WHAT THE EXERCISE ASKS:
Find each line in the listing below that contains the string "countDied", and copy those lines.

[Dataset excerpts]
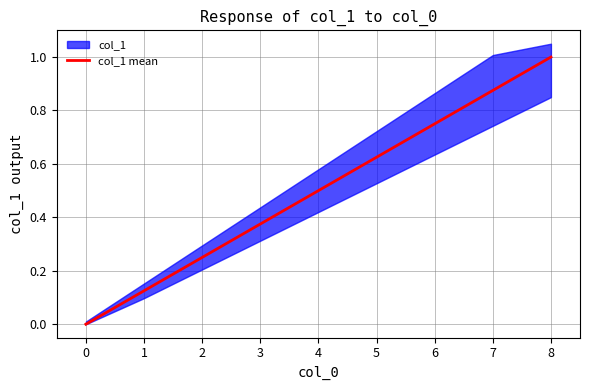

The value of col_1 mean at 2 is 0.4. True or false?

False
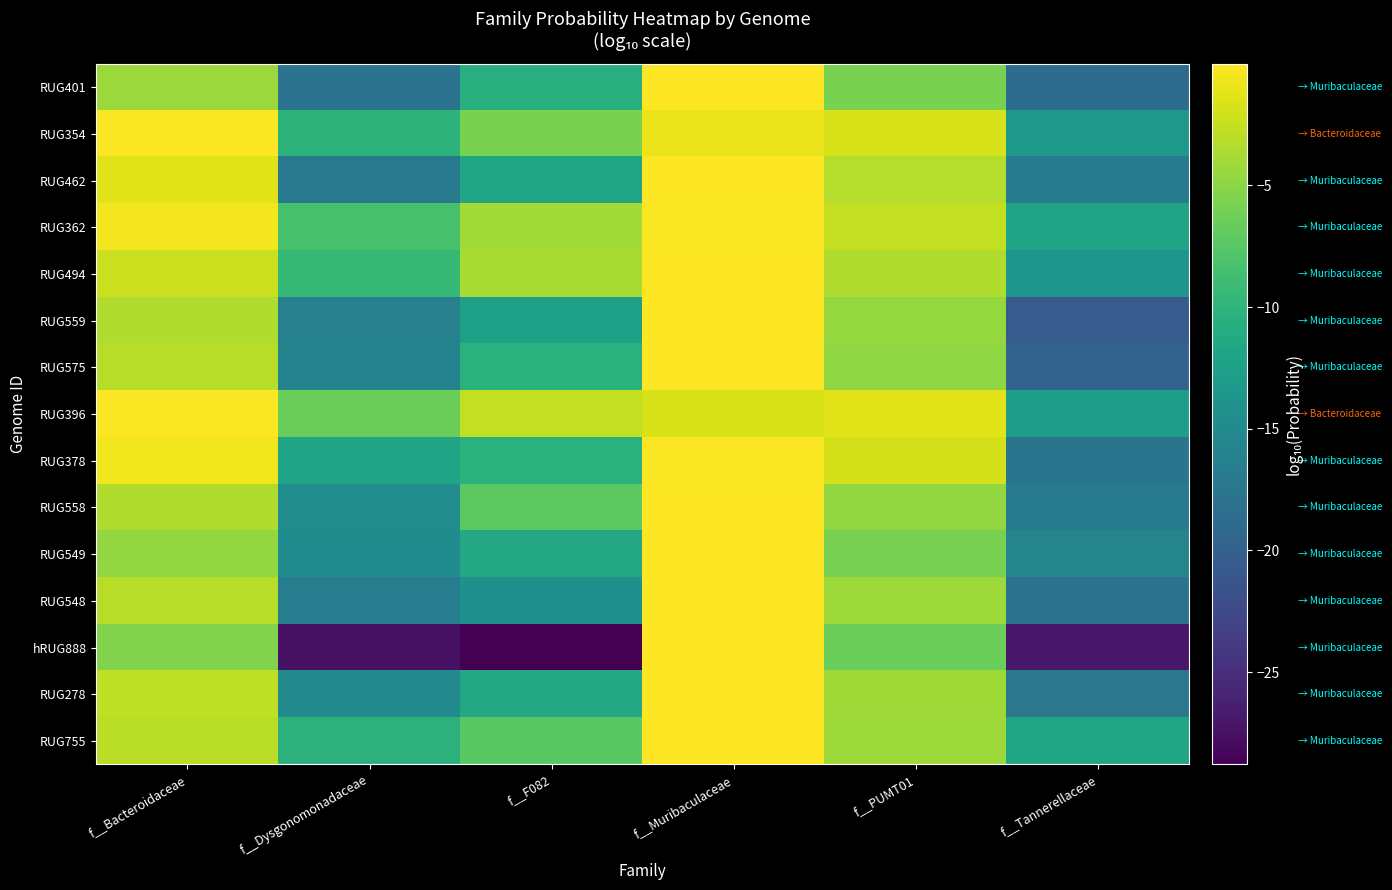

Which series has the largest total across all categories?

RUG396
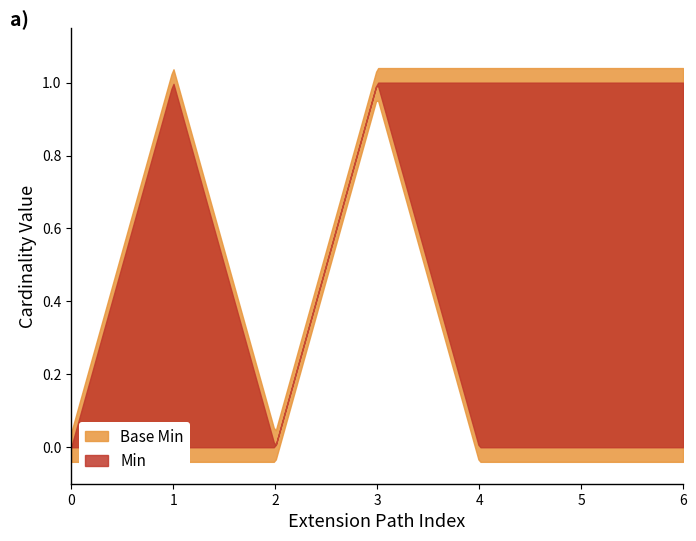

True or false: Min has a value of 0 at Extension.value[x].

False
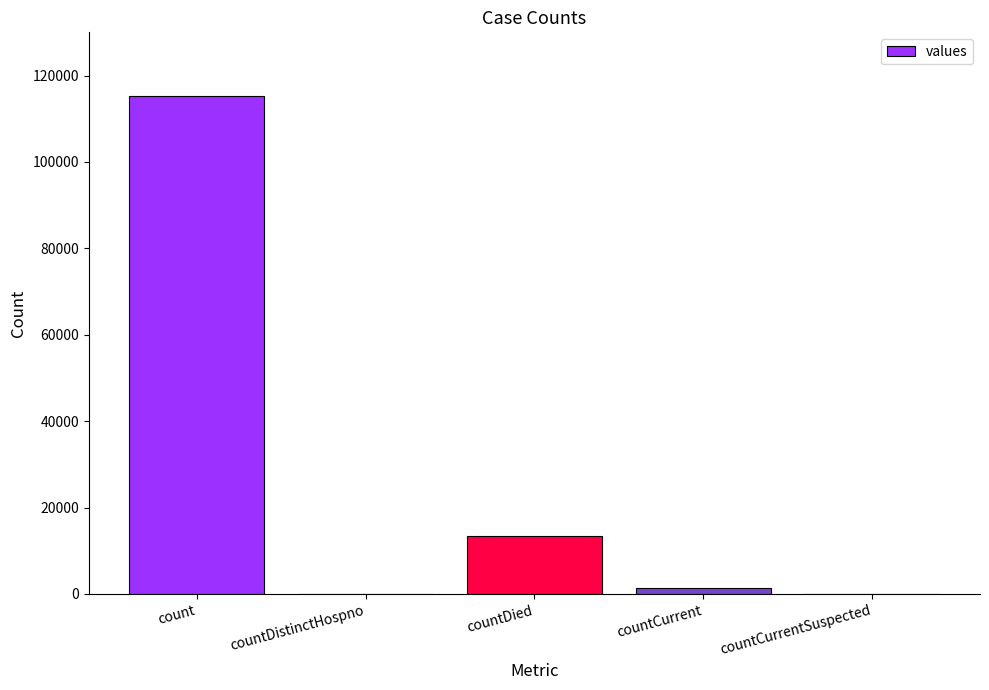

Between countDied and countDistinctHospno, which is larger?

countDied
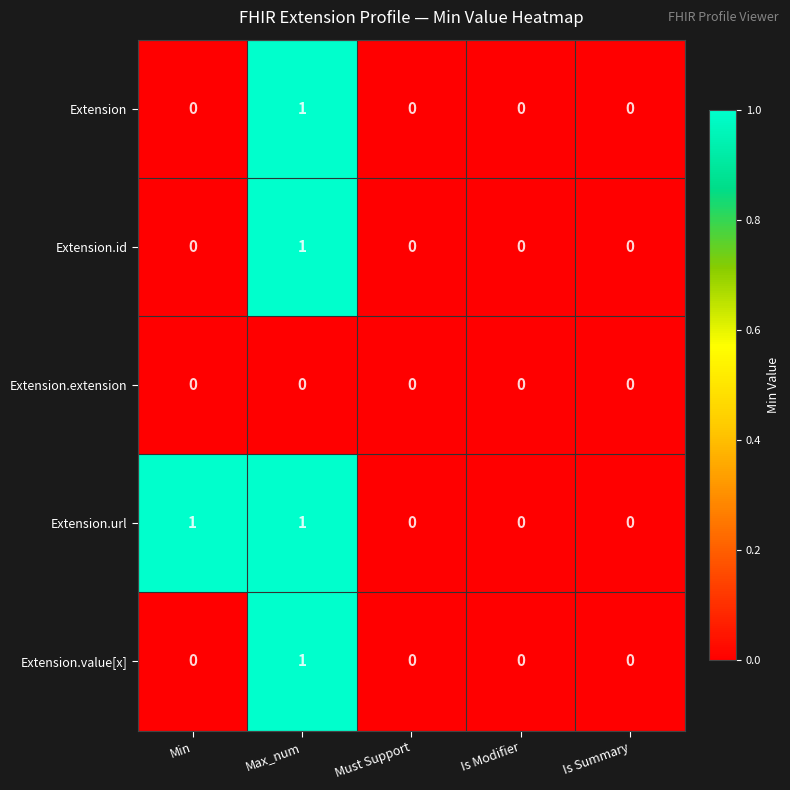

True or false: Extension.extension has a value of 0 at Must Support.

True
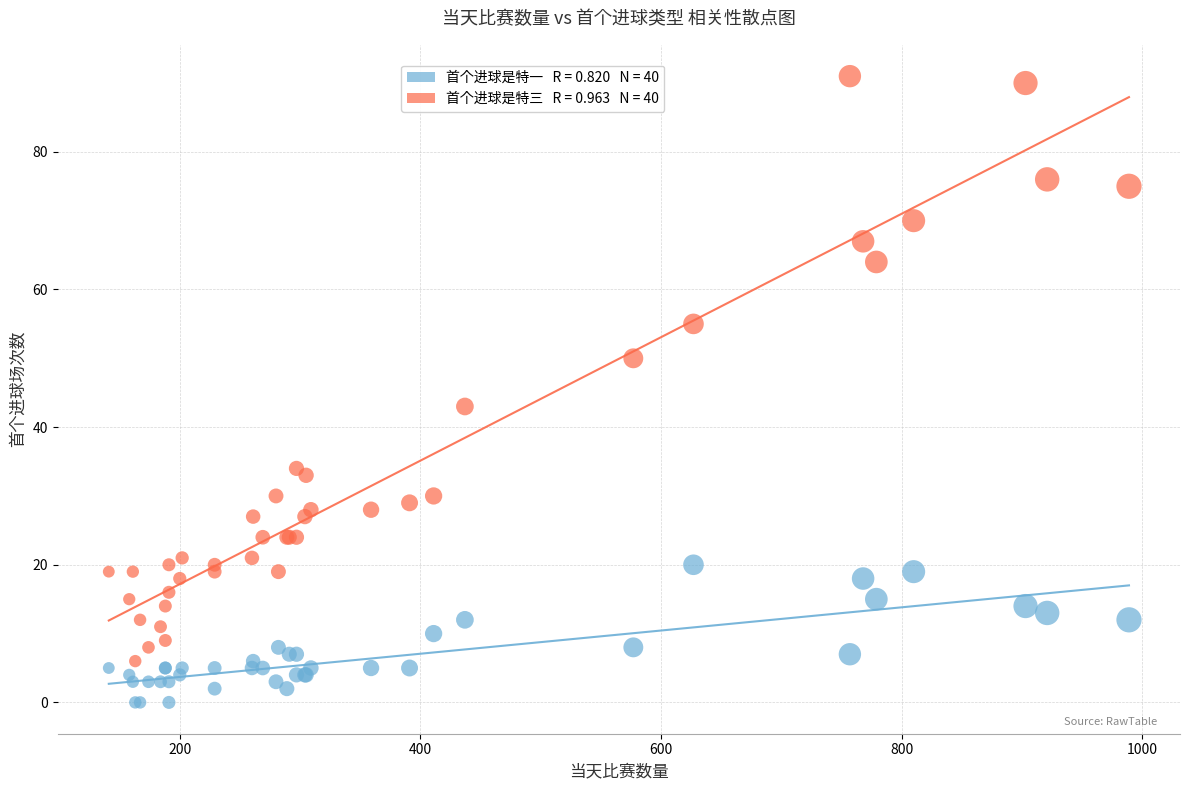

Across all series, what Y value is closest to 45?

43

EXERCISE OUTPUT:
Between countDied and countDistinctHospno, which is larger?
countDied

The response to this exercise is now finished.